▸ **How to complete this task**: To complete the exercise, write out all the data exactly.

--- Excerpted data Enclosed Below ---

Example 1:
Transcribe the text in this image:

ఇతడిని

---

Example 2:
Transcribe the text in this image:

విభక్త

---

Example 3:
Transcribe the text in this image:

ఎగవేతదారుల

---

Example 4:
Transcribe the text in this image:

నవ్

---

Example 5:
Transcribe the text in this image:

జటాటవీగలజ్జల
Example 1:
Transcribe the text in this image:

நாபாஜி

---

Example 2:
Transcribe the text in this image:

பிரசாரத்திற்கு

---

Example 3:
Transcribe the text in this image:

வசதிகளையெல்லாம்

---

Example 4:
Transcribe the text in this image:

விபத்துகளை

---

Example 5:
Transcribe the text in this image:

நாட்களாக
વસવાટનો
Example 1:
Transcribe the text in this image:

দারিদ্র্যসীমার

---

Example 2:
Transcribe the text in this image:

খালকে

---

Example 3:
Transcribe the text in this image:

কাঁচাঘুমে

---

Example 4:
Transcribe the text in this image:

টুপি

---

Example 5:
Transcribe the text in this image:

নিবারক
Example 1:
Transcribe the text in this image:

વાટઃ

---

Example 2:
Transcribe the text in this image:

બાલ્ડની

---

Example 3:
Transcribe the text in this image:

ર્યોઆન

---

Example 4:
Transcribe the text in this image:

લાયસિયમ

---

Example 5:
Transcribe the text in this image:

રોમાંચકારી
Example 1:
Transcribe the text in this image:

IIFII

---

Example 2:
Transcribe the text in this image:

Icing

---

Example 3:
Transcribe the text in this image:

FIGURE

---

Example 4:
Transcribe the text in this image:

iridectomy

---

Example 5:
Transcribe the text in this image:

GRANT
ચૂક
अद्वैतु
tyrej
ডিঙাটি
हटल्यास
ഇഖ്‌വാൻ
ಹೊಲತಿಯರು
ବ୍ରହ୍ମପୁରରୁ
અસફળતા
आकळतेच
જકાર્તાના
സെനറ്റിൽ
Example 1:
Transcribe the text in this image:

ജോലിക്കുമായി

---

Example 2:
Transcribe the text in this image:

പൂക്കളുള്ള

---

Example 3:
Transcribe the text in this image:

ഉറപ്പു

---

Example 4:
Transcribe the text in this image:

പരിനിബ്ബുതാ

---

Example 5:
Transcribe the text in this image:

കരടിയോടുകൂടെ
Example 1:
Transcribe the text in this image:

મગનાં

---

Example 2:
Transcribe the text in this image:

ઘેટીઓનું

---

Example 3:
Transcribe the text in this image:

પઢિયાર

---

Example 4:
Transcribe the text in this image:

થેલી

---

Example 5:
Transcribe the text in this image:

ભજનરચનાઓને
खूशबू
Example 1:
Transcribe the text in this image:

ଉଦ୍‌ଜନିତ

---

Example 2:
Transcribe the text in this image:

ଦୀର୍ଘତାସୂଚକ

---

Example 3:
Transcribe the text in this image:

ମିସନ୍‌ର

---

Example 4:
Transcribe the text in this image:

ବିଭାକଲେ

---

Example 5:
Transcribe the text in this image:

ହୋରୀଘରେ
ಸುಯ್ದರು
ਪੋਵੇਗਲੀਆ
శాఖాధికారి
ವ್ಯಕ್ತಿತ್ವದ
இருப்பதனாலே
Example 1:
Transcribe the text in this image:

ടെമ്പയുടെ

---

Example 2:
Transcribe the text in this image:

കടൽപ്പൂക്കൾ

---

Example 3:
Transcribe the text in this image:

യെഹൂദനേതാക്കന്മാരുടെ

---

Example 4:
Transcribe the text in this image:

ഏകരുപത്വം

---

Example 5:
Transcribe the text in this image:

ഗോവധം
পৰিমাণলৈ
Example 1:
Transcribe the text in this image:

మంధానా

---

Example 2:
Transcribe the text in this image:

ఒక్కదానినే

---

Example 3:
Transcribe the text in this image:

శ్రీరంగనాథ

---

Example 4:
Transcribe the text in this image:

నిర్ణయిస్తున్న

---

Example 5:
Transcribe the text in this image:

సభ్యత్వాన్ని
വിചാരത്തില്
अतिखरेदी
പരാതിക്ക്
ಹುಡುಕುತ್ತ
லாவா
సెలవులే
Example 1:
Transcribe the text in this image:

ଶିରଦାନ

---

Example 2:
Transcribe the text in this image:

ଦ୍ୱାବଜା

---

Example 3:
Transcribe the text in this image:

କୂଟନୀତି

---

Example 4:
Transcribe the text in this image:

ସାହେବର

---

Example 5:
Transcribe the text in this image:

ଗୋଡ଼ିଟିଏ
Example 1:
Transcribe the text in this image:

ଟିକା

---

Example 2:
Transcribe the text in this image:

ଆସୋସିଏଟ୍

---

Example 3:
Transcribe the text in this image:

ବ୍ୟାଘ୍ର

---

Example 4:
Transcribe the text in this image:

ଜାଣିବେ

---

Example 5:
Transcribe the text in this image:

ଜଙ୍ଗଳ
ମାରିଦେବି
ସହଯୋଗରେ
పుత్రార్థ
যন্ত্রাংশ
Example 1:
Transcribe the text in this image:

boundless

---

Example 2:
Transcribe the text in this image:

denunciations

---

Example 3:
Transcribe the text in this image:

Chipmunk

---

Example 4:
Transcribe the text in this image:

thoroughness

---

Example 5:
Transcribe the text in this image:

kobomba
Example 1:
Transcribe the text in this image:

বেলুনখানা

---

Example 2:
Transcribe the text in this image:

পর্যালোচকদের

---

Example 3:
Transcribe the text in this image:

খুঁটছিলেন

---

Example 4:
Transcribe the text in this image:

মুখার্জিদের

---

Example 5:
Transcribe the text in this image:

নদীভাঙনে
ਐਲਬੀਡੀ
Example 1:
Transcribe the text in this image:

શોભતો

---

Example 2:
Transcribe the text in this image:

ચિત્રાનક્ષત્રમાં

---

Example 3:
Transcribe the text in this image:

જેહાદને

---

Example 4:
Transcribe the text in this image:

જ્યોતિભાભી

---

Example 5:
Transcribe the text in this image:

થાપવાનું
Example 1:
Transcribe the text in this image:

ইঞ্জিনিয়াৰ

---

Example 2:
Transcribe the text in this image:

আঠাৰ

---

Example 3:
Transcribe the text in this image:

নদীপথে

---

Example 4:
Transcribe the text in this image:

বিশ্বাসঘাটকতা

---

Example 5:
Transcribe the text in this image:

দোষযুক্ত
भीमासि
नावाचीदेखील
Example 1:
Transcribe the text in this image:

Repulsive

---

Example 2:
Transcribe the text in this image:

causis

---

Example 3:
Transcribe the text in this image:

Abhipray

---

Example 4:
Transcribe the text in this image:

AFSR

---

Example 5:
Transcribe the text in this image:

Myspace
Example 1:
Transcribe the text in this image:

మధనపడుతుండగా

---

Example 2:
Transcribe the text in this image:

--- End of Enclosed Excerpted data ---

▸ **Completed exercise**:
Example 1:
Transcribe the text in this image:

ఇతడిని

---

Example 2:
Transcribe the text in this image:

విభక్త

---

Example 3:
Transcribe the text in this image:

ఎగవేతదారుల

---

Example 4:
Transcribe the text in this image:

నవ్

---

Example 5:
Transcribe the text in this image:

జటాటవీగలజ్జల
Example 1:
Transcribe the text in this image:

நாபாஜி

---

Example 2:
Transcribe the text in this image:

பிரசாரத்திற்கு

---

Example 3:
Transcribe the text in this image:

வசதிகளையெல்லாம்

---

Example 4:
Transcribe the text in this image:

விபத்துகளை

---

Example 5:
Transcribe the text in this image:

நாட்களாக
વસવાટનો
Example 1:
Transcribe the text in this image:

দারিদ্র্যসীমার

---

Example 2:
Transcribe the text in this image:

খালকে

---

Example 3:
Transcribe the text in this image:

কাঁচাঘুমে

---

Example 4:
Transcribe the text in this image:

টুপি

---

Example 5:
Transcribe the text in this image:

নিবারক
Example 1:
Transcribe the text in this image:

વાટઃ

---

Example 2:
Transcribe the text in this image:

બાલ્ડની

---

Example 3:
Transcribe the text in this image:

ર્યોઆન

---

Example 4:
Transcribe the text in this image:

લાયસિયમ

---

Example 5:
Transcribe the text in this image:

રોમાંચકારી
Example 1:
Transcribe the text in this image:

IIFII

---

Example 2:
Transcribe the text in this image:

Icing

---

Example 3:
Transcribe the text in this image:

FIGURE

---

Example 4:
Transcribe the text in this image:

iridectomy

---

Example 5:
Transcribe the text in this image:

GRANT
ચૂક
अद्वैतु
tyrej
ডিঙাটি
हटल्यास
ഇഖ്‌വാൻ
ಹೊಲತಿಯರು
ବ୍ରହ୍ମପୁରରୁ
અસફળતા
आकळतेच
જકાર્તાના
സെനറ്റിൽ
Example 1:
Transcribe the text in this image:

ജോലിക്കുമായി

---

Example 2:
Transcribe the text in this image:

പൂക്കളുള്ള

---

Example 3:
Transcribe the text in this image:

ഉറപ്പു

---

Example 4:
Transcribe the text in this image:

പരിനിബ്ബുതാ

---

Example 5:
Transcribe the text in this image:

കരടിയോടുകൂടെ
Example 1:
Transcribe the text in this image:

મગનાં

---

Example 2:
Transcribe the text in this image:

ઘેટીઓનું

---

Example 3:
Transcribe the text in this image:

પઢિયાર

---

Example 4:
Transcribe the text in this image:

થેલી

---

Example 5:
Transcribe the text in this image:

ભજનરચનાઓને
खूशबू
Example 1:
Transcribe the text in this image:

ଉଦ୍‌ଜନିତ

---

Example 2:
Transcribe the text in this image:

ଦୀର୍ଘତାସୂଚକ

---

Example 3:
Transcribe the text in this image:

ମିସନ୍‌ର

---

Example 4:
Transcribe the text in this image:

ବିଭାକଲେ

---

Example 5:
Transcribe the text in this image:

ହୋରୀଘରେ
ಸುಯ್ದರು
ਪੋਵੇਗਲੀਆ
శాఖాధికారి
ವ್ಯಕ್ತಿತ್ವದ
இருப்பதனாலே
Example 1:
Transcribe the text in this image:

ടെമ്പയുടെ

---

Example 2:
Transcribe the text in this image:

കടൽപ്പൂക്കൾ

---

Example 3:
Transcribe the text in this image:

യെഹൂദനേതാക്കന്മാരുടെ

---

Example 4:
Transcribe the text in this image:

ഏകരുപത്വം

---

Example 5:
Transcribe the text in this image:

ഗോവധം
পৰিমাণলৈ
Example 1:
Transcribe the text in this image:

మంధానా

---

Example 2:
Transcribe the text in this image:

ఒక్కదానినే

---

Example 3:
Transcribe the text in this image:

శ్రీరంగనాథ

---

Example 4:
Transcribe the text in this image:

నిర్ణయిస్తున్న

---

Example 5:
Transcribe the text in this image:

సభ్యత్వాన్ని
വിചാരത്തില്
अतिखरेदी
പരാതിക്ക്
ಹುಡುಕುತ್ತ
லாவா
సెలవులే
Example 1:
Transcribe the text in this image:

ଶିରଦାନ

---

Example 2:
Transcribe the text in this image:

ଦ୍ୱାବଜା

---

Example 3:
Transcribe the text in this image:

କୂଟନୀତି

---

Example 4:
Transcribe the text in this image:

ସାହେବର

---

Example 5:
Transcribe the text in this image:

ଗୋଡ଼ିଟିଏ
Example 1:
Transcribe the text in this image:

ଟିକା

---

Example 2:
Transcribe the text in this image:

ଆସୋସିଏଟ୍

---

Example 3:
Transcribe the text in this image:

ବ୍ୟାଘ୍ର

---

Example 4:
Transcribe the text in this image:

ଜାଣିବେ

---

Example 5:
Transcribe the text in this image:

ଜଙ୍ଗଳ
ମାରିଦେବି
ସହଯୋଗରେ
పుత్రార్థ
যন্ত্রাংশ
Example 1:
Transcribe the text in this image:

boundless

---

Example 2:
Transcribe the text in this image:

denunciations

---

Example 3:
Transcribe the text in this image:

Chipmunk

---

Example 4:
Transcribe the text in this image:

thoroughness

---

Example 5:
Transcribe the text in this image:

kobomba
Example 1:
Transcribe the text in this image:

বেলুনখানা

---

Example 2:
Transcribe the text in this image:

পর্যালোচকদের

---

Example 3:
Transcribe the text in this image:

খুঁটছিলেন

---

Example 4:
Transcribe the text in this image:

মুখার্জিদের

---

Example 5:
Transcribe the text in this image:

নদীভাঙনে
ਐਲਬੀਡੀ
Example 1:
Transcribe the text in this image:

શોભતો

---

Example 2:
Transcribe the text in this image:

ચિત્રાનક્ષત્રમાં

---

Example 3:
Transcribe the text in this image:

જેહાદને

---

Example 4:
Transcribe the text in this image:

જ્યોતિભાભી

---

Example 5:
Transcribe the text in this image:

થાપવાનું
Example 1:
Transcribe the text in this image:

ইঞ্জিনিয়াৰ

---

Example 2:
Transcribe the text in this image:

আঠাৰ

---

Example 3:
Transcribe the text in this image:

নদীপথে

---

Example 4:
Transcribe the text in this image:

বিশ্বাসঘাটকতা

---

Example 5:
Transcribe the text in this image:

দোষযুক্ত
भीमासि
नावाचीदेखील
Example 1:
Transcribe the text in this image:

Repulsive

---

Example 2:
Transcribe the text in this image:

causis

---

Example 3:
Transcribe the text in this image:

Abhipray

---

Example 4:
Transcribe the text in this image:

AFSR

---

Example 5:
Transcribe the text in this image:

Myspace
Example 1:
Transcribe the text in this image:

మధనపడుతుండగా

---

Example 2:
Transcribe the text in this image:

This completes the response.